Managing Opposites.  The present day tells us that we have to manage opposites, highs and lows, success and failure, thesis and antithesis.  This is quite a different way to think about strategy.  It is not enough to have a great offense:  LSU and UCLA come at you with an unbending defense.  Top investors know that good performance comes from having a few big winners, but, day to day, the trick is to avoid those losers that sink you.  Big goliaths in every industry are faltering now because they ride their old steeds until they are tired out, and have no breeding stock to take their places: GM sinks under the weight of SUVs that once kept it on the road.  For every scenario, you have to prepare for its opposite.  Winning depends on your ability to think about losing.  We are now in a world gone bipolar, where everything is pulling in two directions at once. 

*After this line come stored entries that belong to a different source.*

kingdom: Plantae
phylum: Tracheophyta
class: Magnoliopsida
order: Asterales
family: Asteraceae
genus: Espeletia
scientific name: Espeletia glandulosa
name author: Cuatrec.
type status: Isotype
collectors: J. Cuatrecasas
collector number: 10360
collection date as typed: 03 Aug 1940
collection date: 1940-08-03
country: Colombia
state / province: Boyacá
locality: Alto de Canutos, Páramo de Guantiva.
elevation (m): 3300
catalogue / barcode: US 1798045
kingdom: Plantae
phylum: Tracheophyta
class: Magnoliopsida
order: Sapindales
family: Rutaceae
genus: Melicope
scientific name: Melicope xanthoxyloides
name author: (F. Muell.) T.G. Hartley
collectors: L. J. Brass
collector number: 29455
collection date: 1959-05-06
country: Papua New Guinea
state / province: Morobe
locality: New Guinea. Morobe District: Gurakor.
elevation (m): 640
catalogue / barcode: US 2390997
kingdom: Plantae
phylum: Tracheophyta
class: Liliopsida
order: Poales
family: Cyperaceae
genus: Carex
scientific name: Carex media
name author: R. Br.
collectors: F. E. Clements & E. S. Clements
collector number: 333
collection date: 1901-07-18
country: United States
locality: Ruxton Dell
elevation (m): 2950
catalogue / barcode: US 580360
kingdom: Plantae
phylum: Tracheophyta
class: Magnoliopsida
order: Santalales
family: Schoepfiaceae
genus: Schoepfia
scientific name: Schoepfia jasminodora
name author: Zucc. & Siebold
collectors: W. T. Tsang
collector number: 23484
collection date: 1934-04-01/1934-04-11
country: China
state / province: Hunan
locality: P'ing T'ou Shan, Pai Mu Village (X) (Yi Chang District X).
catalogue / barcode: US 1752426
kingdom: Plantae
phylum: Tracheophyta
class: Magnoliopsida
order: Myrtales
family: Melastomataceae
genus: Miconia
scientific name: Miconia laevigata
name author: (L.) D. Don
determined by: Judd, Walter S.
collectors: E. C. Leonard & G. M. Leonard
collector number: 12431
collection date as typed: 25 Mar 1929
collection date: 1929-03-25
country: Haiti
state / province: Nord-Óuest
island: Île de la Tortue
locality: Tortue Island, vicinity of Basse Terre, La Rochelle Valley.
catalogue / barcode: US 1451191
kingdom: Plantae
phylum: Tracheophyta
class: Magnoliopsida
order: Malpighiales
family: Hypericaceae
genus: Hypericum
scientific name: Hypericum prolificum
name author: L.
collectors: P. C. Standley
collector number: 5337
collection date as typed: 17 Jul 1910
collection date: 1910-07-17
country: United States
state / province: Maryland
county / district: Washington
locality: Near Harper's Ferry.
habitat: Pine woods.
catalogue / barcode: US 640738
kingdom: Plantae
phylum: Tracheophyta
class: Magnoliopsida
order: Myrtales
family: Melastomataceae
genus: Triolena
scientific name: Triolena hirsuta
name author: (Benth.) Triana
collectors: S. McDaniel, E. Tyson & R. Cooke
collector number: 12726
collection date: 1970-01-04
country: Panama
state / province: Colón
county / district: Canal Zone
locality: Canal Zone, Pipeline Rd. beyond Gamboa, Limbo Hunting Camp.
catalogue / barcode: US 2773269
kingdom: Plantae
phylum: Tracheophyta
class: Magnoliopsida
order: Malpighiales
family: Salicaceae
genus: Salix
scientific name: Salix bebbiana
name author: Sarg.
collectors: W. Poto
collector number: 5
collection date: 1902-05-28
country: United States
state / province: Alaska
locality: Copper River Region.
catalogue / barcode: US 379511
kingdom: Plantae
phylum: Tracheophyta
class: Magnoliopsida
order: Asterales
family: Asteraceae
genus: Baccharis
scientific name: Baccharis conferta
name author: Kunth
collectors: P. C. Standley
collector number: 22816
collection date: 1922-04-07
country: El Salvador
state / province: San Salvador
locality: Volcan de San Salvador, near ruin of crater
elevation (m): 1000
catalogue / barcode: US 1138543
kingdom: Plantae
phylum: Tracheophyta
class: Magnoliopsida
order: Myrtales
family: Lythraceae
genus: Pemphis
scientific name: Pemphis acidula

P.S.  Michael Eisner has risen from the ashes.  Saturday night he opened his new show “Conversations with Michael Eisner” on CNBC, the best thing that has ever happened to that extra-dull TV channel, part of the NBC combine that has lost its luster.  On first glance, we would say it’s not only the best thing on NBC: it may be the best thing on TV.  He did conversations with  Martha Stewart, Sir Howard Stringer (the man sent in to rescue SONY from the out of control techies), and Bran Ferren of Applied Minds, who designed the Tower of Terror at Disney World and is up to all sorts of worthy applied technology schemes.  Eisner, a mixed quantity who was run off the Disney reservation by heavy-handed Roy Disney after multiplying its stock value, has been painted as pure egomaniac.  But he’s much more complex and interesting.  Better than Charley Rose, he genuinely has conversations on his show, and all sorts of interesting threads emerge because he’s plain smart.  You can get a replay on MSNBC’s crummy website. 

P.P.S.  Both George Mason and LSU got smashed on Saturday night.  In the end, Florida, an avid football school, took home all the NCAA spoils.  But the LSU women kept the flame alive a day longer, letting us know that Louisiana will count in basketball forever. There will be another day. 

P.P.P.S.  The wonderful Princeton architect Michael Graves was struck down by virus 3 years ago, it laying waste to his nervous system, particularly the spinal column.  At the edge of death, he struck back, and in late 2005 even took a few steps.  Eight hospitals later, he’s at home and his firm is even more prosperous than ever.  We like best his comment early on about one of his hospital rooms, “I can’t die here.  It’s too ugly.” 

P.P.P.P.S.  “Is Success Spoiling Vieques?”  The answer clearly is “yes,” which you can read about in The New York Times, April 2, 2006, Travel p. 2.  Once an artillery zone where the Navy tried out the fleet and its big guns, Vieques, an island off the back side of Puerto Rico, has morphed, as the protesters shut down the naval activity.  Now the guns are silent and the kitsch is blaring, with trendy, overpriced restaurants and all the rest.  In the late eighties, you would stay with a local family unless you were part of a group at the rickety sports club.  It’s not all good that the military has pulled back here and there, as de facto parks are turned into commercial blunders.  Nonetheless, our roving correspondent will tell you in coming weeks about his good time in Vieques.